> **Task objective**: The first line of the entries is where the copy starts and the line with "Customer value" is where it ends; set down each line exactly, both ends included, and drop pictures.

Data provided: Begin

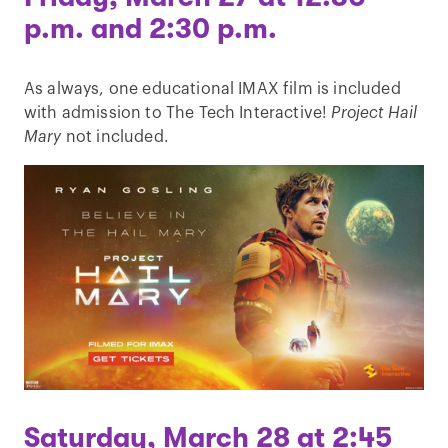
p.m. and 2:30 p.m.
As always, one educational IMAX film is included
with admission to The Tech Interactive!
Project Hail
Mary
not included.
Saturday, March 28 at 2:45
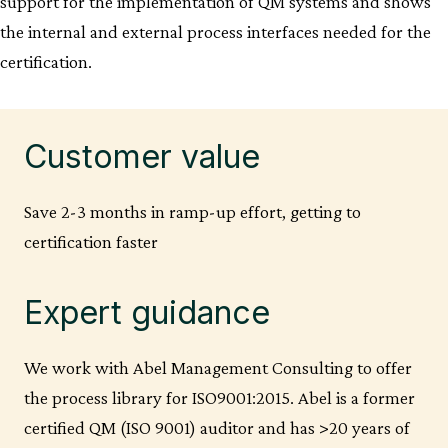
support for the implementation of QM systems and shows
the internal and external process interfaces needed for the
certification.
Customer value
Save 2-3 months in ramp-up effort, getting to
certification faster
Expert guidance
We work with Abel Management Consulting to offer
the process library for ISO9001:2015. Abel is a former
certified QM (ISO 9001) auditor and has >20 years of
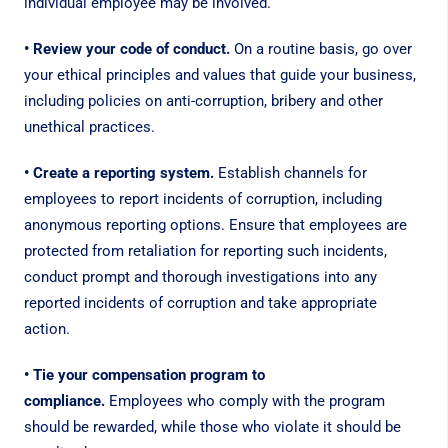
individual employee may be involved.
• Review your code of conduct.
On a routine basis, go over
your ethical principles and values that guide your business,
including policies on anti-corruption, bribery and other
unethical practices.
• Create a reporting system.
Establish channels for
employees to report incidents of corruption, including
anonymous reporting options. Ensure that employees are
protected from retaliation for reporting such incidents,
conduct prompt and thorough investigations into any
reported incidents of corruption and take appropriate
action.
• Tie your compensation program to
compliance.
Employees who comply with the program
should be rewarded, while those who violate it should be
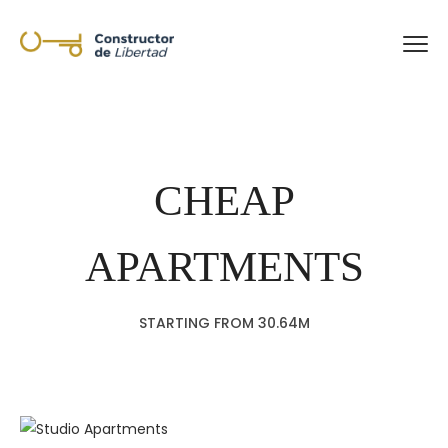
CHEAP
APARTMENTS
STARTING FROM 30.64M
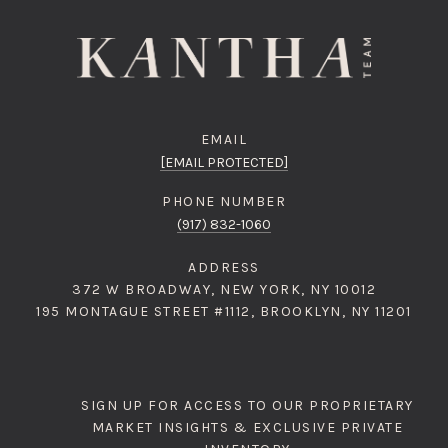
EMAIL
[EMAIL PROTECTED]
PHONE NUMBER
(917) 832-1060
ADDRESS
372 W BROADWAY, NEW YORK, NY 10012
195 MONTAGUE STREET #1112, BROOKLYN, NY 11201
SIGN UP FOR ACCESS TO OUR PROPRIETARY
MARKET INSIGHTS & EXCLUSIVE PRIVATE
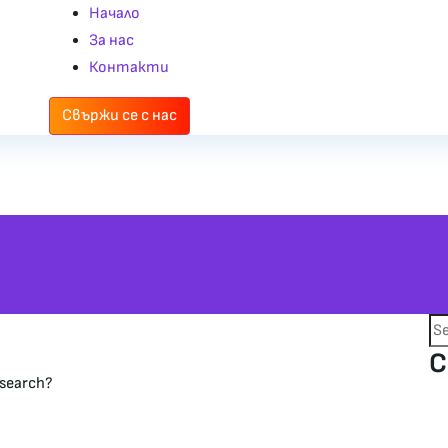
Начало
За нас
Контакти
Свържи се с нас
C
 search?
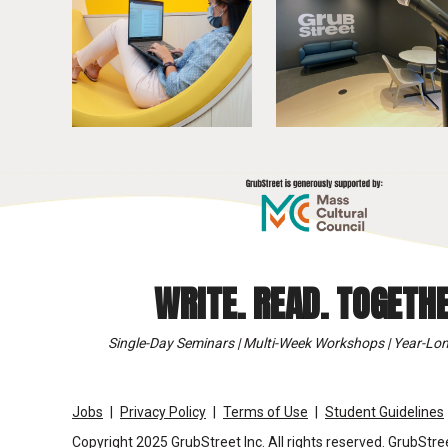
WRITE. READ. TOGETHE
Single-Day Seminars | Multi-Week Workshops | Year-Lon
Jobs
Privacy Policy
Terms of Use
Student Guidelines
Copyright 2025 GrubStreet Inc. All rights reserved. GrubStree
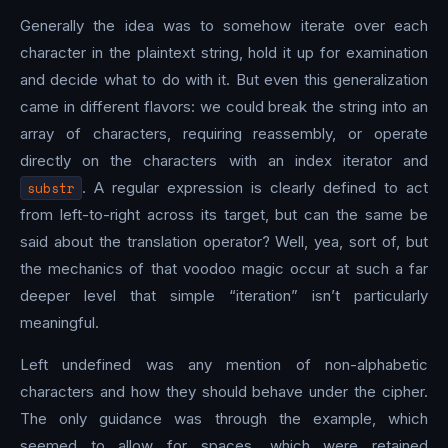
Generally the idea was to somehow iterate over each
character in the plaintext string, hold it up for examination
and decide what to do with it. But even this generalization
came in different flavors: we could break the string into an
array of characters, requiring reassembly, or operate
directly on the characters with an index iterator and
substr
. A regular expression is clearly defined to act
from left-to-right across its target, but can the same be
said about the translation operator? Well, yea, sort of, but
the mechanics of that voodoo magic occur at such a far
deeper level that simple “iteration” isn’t particularly
meaningful.
Left undefined was any mention of non-alphabetic
characters and how they should behave under the cipher.
The only guidance was through the example, which
seemed to allow for spaces, which were retained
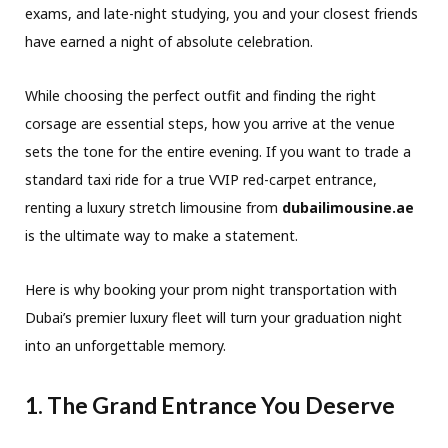
exams, and late-night studying, you and your closest friends
have earned a night of absolute celebration.
While choosing the perfect outfit and finding the right
corsage are essential steps, how you arrive at the venue
sets the tone for the entire evening. If you want to trade a
standard taxi ride for a true VVIP red-carpet entrance,
renting a luxury stretch limousine from
dubailimousine.ae
is the ultimate way to make a statement.
Here is why booking your prom night transportation with
Dubai’s premier luxury fleet will turn your graduation night
into an unforgettable memory.
1. The Grand Entrance You Deserve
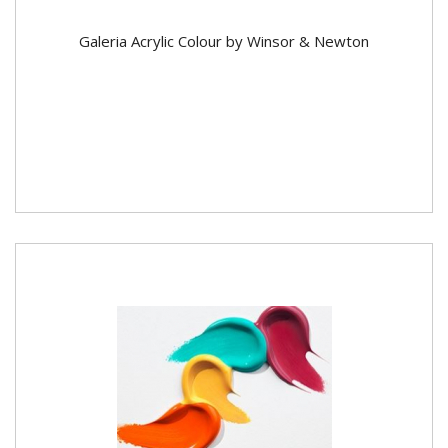
Galeria Acrylic Colour by Winsor & Newton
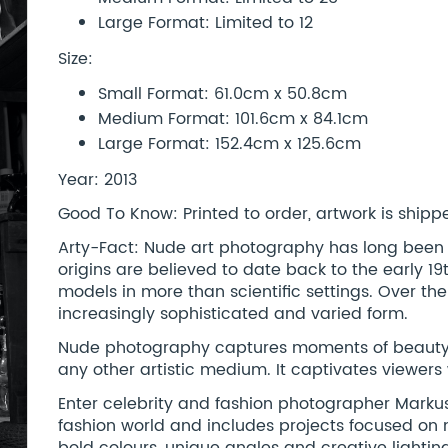
Large Format: Limited to 12
Size:
Small Format: 61.0cm x 50.8cm
Medium Format: 101.6cm x 84.1cm
Large Format: 152.4cm x 125.6cm
Year: 2013
Good To Know: Printed to order, artwork is shipped
Arty-Fact: Nude art photography has long been a 
origins are believed to date back to the early 
models in more than scientific settings. Over the
increasingly sophisticated and varied form.
Nude photography captures moments of beauty, 
any other artistic medium. It captivates viewers
Enter celebrity and fashion photographer Markus
fashion world and includes projects focused on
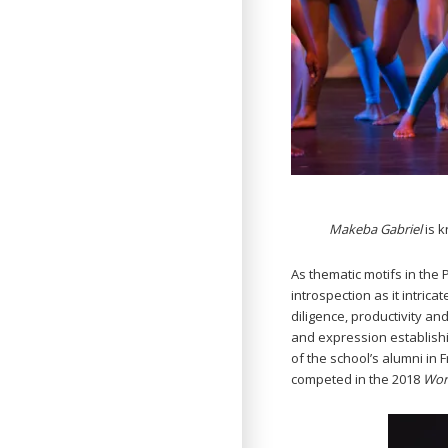
Makeba Gabriel
is 
As thematic motifs in the 
introspection as it intric
diligence, productivity a
and expression establishi
of the school’s alumni in 
competed in the 2018
Wor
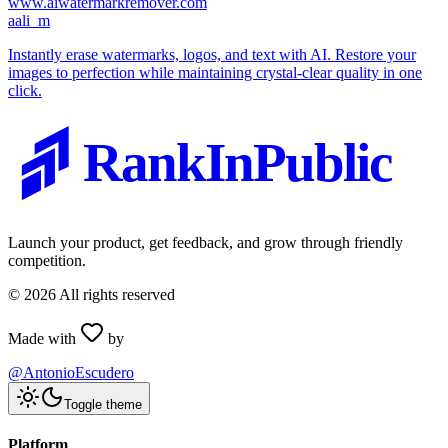
www.aiwatermarkremover.com
a
ali_m
Instantly erase watermarks, logos, and text with AI. Restore your
images to perfection while maintaining crystal-clear quality in one
click.
RankInPublic
Launch your product, get feedback, and grow through friendly
competition.
©
2026
All rights reserved
Made with
by
@AntonioEscudero
Toggle theme
Platform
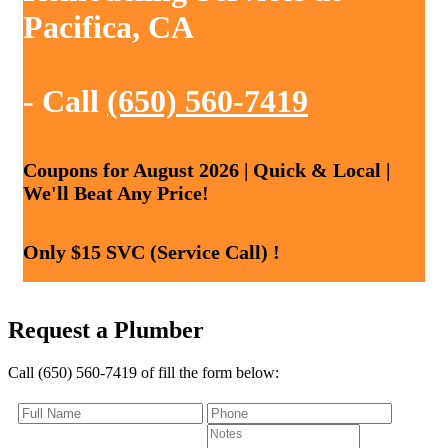
Pacifica, CA
- Call
(650) 560-7419
Coupons for August 2026 | Quick & Local |
We'll Beat Any Price!
Only $15 SVC (Service Call) !
Request a Plumber
Call (650) 560-7419 of fill the form below:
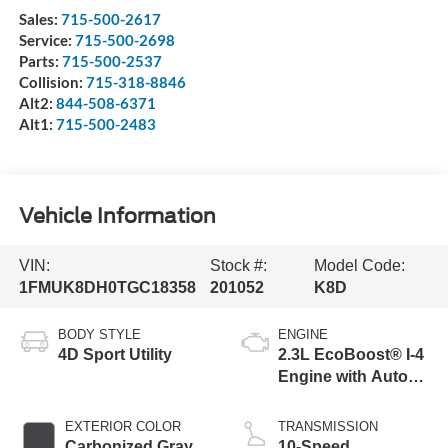
Sales:
715-500-2617
Service:
715-500-2698
Parts:
715-500-2537
Collision:
715-318-8846
Alt2:
844-508-6371
Alt1:
715-500-2483
Vehicle Information
VIN:
Stock #:
Model Code:
1FMUK8DH0TGC18358
201052
K8D
BODY STYLE
ENGINE
4D Sport Utility
2.3L EcoBoost® I-4
Engine with Auto
Start-Stop
Technology
EXTERIOR COLOR
TRANSMISSION
Carbonized Gray
10-Speed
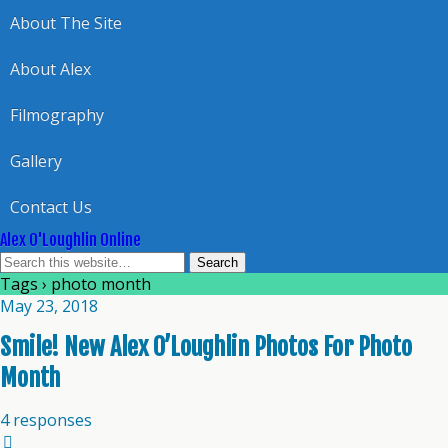
About The Site
About Alex
Filmography
Gallery
Contact Us
Alex O'Loughlin Online
Tags › photo month
May 23, 2018
Smile! New Alex O’Loughlin Photos For Photo
Month
4 responses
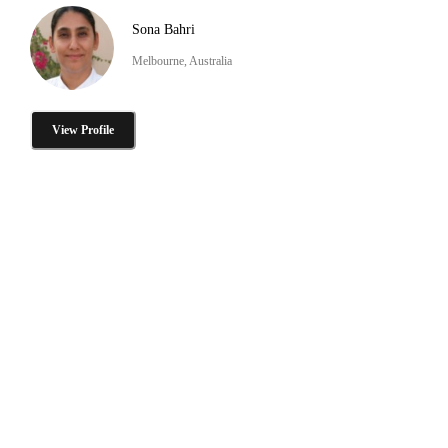
Sona Bahri
Melbourne, Australia
View Profile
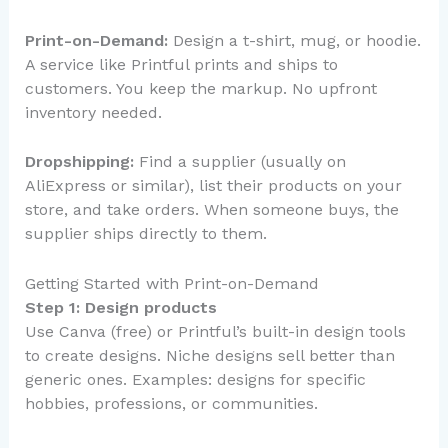
Print-on-Demand:
Design a t-shirt, mug, or hoodie.
A service like Printful prints and ships to
customers. You keep the markup. No upfront
inventory needed.
Dropshipping:
Find a supplier (usually on
AliExpress or similar), list their products on your
store, and take orders. When someone buys, the
supplier ships directly to them.
Getting Started with Print-on-Demand
Step 1: Design products
Use Canva (free) or Printful’s built-in design tools
to create designs. Niche designs sell better than
generic ones. Examples: designs for specific
hobbies, professions, or communities.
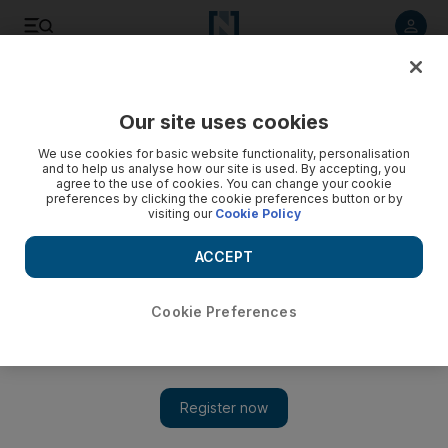
Listen to article
Listen
Save
Share
Our site uses cookies
We use cookies for basic website functionality, personalisation
and to help us analyse how our site is used. By accepting, you
agree to the use of cookies. You can change your cookie
preferences by clicking the cookie preferences button or by
visiting our
Cookie Policy
ACCEPT
Cookie Preferences
Show 
How colour and custom-made features transformed a
Meadows home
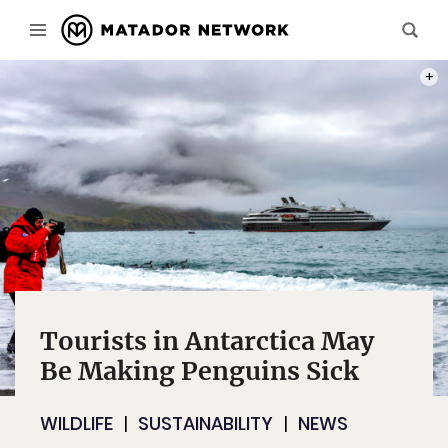
PHOT
Tourists in Antarctica May
Be Making Penguins Sick
WILDLIFE
SUSTAINABILITY
NEWS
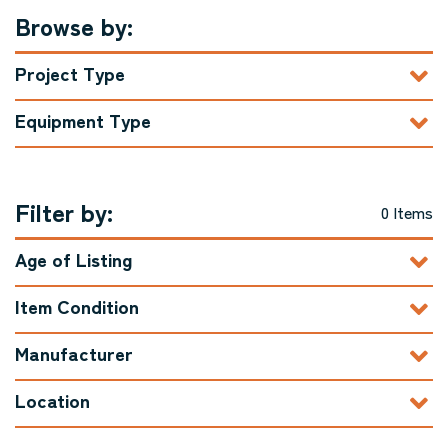
Browse by:
Project Type
Equipment Type
Filter by:
0 Items
Age of Listing
Item Condition
Manufacturer
Location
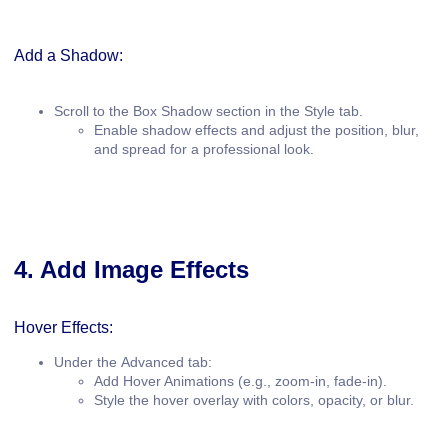
Add a Shadow:
Scroll to the
Box Shadow
section in the Style tab.
Enable shadow effects and adjust the position, blur,
and spread for a professional look.
4. Add Image Effects
Hover Effects:
Under the
Advanced
tab:
Add
Hover Animations
(e.g., zoom-in, fade-in).
Style the hover overlay with colors, opacity, or blur.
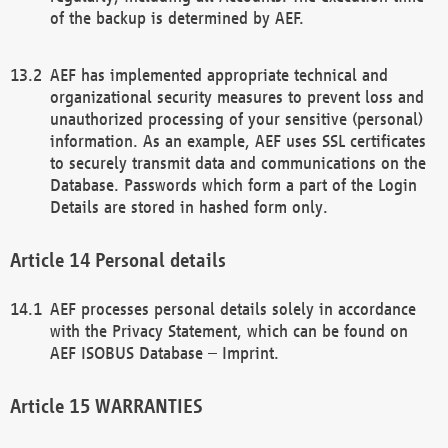
of the backup is determined by AEF.
AEF has implemented appropriate technical and
organizational security measures to prevent loss and
unauthorized processing of your sensitive (personal)
information. As an example, AEF uses SSL certificates
to securely transmit data and communications on the
Database. Passwords which form a part of the Login
Details are stored in hashed form only.
Personal details
AEF processes personal details solely in accordance
with the Privacy Statement, which can be found on
AEF ISOBUS Database – Imprint.
WARRANTIES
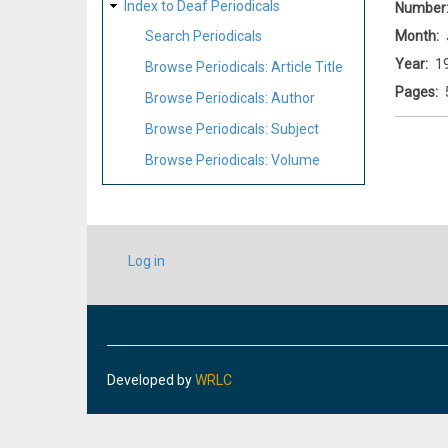
Index to Deaf Periodicals
Number
Month
Search Periodicals
Year
1
Browse Periodicals: Article Title
Pages
Browse Periodicals: Author
Browse Periodicals: Subject
Browse Periodicals: Volume
USER
Log in
ACCOUNT
MENU
Developed by
WRLC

Data provided: End

> **Solution below**:
p.m. and 2:30 p.m.
As always, one educational IMAX film is included
with admission to The Tech Interactive!
Project Hail
Mary
not included.
Saturday, March 28 at 2:45
support for the implementation of QM systems and shows
the internal and external process interfaces needed for the
certification.
Customer value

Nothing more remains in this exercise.